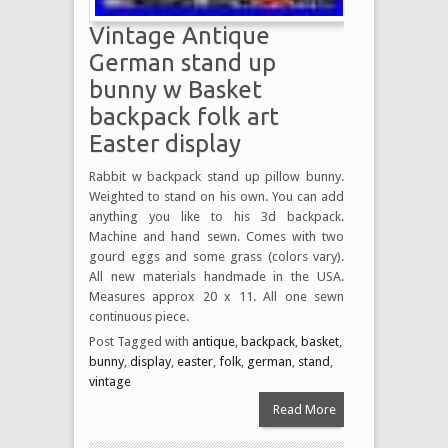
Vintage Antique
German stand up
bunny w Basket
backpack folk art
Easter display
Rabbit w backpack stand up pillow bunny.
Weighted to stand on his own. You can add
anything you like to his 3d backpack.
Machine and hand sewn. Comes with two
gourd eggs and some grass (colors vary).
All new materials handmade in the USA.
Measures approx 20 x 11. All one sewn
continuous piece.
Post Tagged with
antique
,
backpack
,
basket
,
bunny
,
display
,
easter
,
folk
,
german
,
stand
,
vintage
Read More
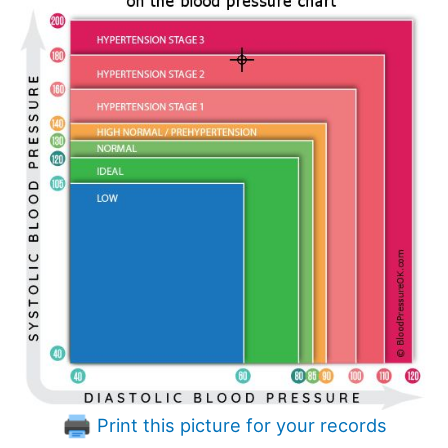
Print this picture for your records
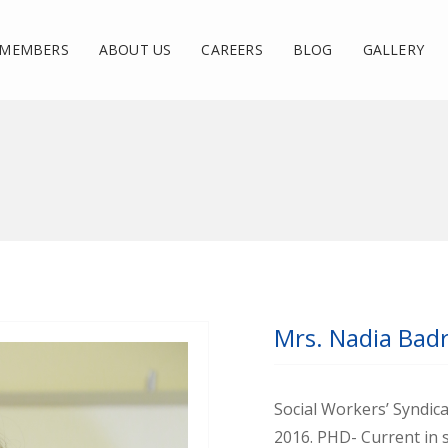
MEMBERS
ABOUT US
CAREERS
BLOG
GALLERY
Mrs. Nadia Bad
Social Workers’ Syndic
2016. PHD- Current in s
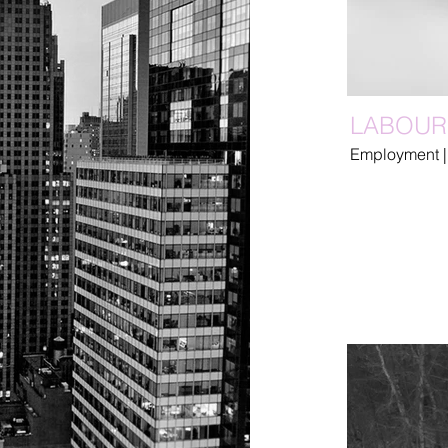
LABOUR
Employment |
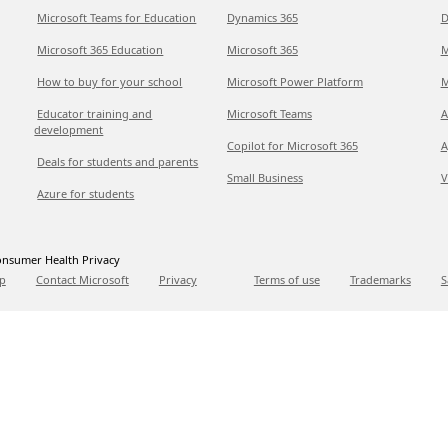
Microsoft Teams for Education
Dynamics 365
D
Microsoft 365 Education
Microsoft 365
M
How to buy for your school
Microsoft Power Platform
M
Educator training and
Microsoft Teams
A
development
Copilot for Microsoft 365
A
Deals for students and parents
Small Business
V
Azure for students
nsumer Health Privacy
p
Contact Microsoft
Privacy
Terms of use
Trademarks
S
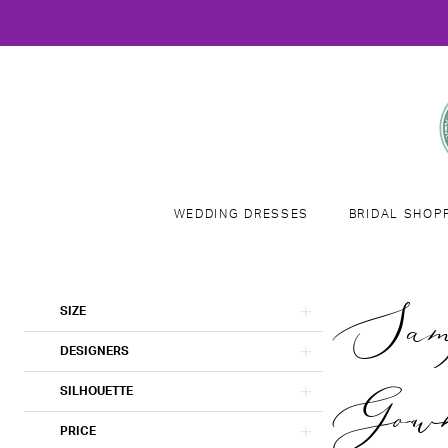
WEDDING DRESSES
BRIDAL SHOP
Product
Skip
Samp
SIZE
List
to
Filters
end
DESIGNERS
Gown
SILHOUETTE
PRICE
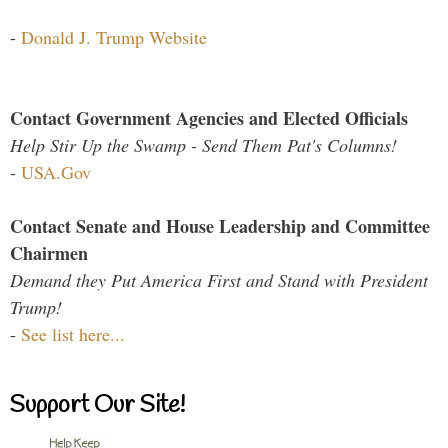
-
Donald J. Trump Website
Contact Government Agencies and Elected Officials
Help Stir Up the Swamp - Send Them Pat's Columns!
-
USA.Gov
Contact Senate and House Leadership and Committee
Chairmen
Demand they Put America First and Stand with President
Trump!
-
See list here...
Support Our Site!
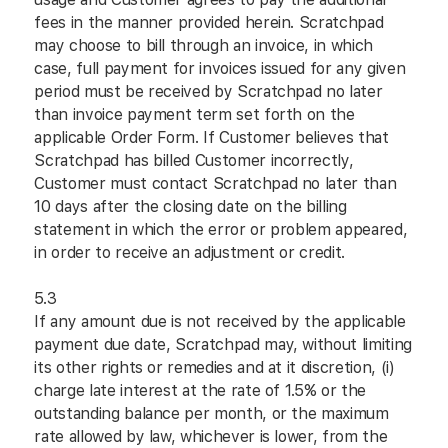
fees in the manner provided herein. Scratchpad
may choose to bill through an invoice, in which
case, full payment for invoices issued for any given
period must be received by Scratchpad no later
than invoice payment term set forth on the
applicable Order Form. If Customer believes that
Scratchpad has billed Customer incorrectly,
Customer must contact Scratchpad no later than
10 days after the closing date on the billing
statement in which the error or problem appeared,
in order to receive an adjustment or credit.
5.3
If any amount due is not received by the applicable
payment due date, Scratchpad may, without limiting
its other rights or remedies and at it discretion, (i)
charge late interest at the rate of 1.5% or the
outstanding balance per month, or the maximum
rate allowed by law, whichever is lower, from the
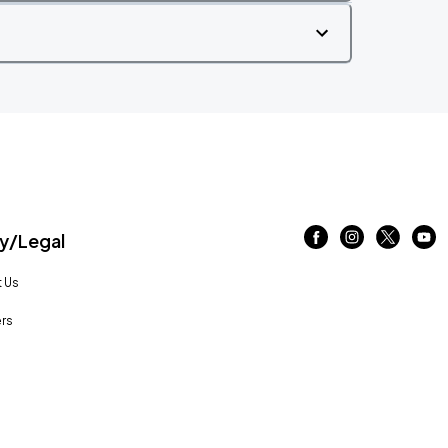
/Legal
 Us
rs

**Action item:** The line that contains "Contact Government Agencies" opens the part to copy, and the last line of the records closes it; set down those lines exactly, pictures excluded.

**Expected answer:**
Contact Government Agencies and Elected Officials
Help Stir Up the Swamp - Send Them Pat's Columns!
-
USA.Gov
Contact Senate and House Leadership and Committee
Chairmen
Demand they Put America First and Stand with President
Trump!
-
See list here...
Support Our Site!
fees in the manner provided herein. Scratchpad
may choose to bill through an invoice, in which
case, full payment for invoices issued for any given
period must be received by Scratchpad no later
than invoice payment term set forth on the
applicable Order Form. If Customer believes that
Scratchpad has billed Customer incorrectly,
Customer must contact Scratchpad no later than
10 days after the closing date on the billing
statement in which the error or problem appeared,
in order to receive an adjustment or credit.
5.3
If any amount due is not received by the applicable
payment due date, Scratchpad may, without limiting
its other rights or remedies and at it discretion, (i)
charge late interest at the rate of 1.5% or the
outstanding balance per month, or the maximum
rate allowed by law, whichever is lower, from the
/Legal
 Us
rs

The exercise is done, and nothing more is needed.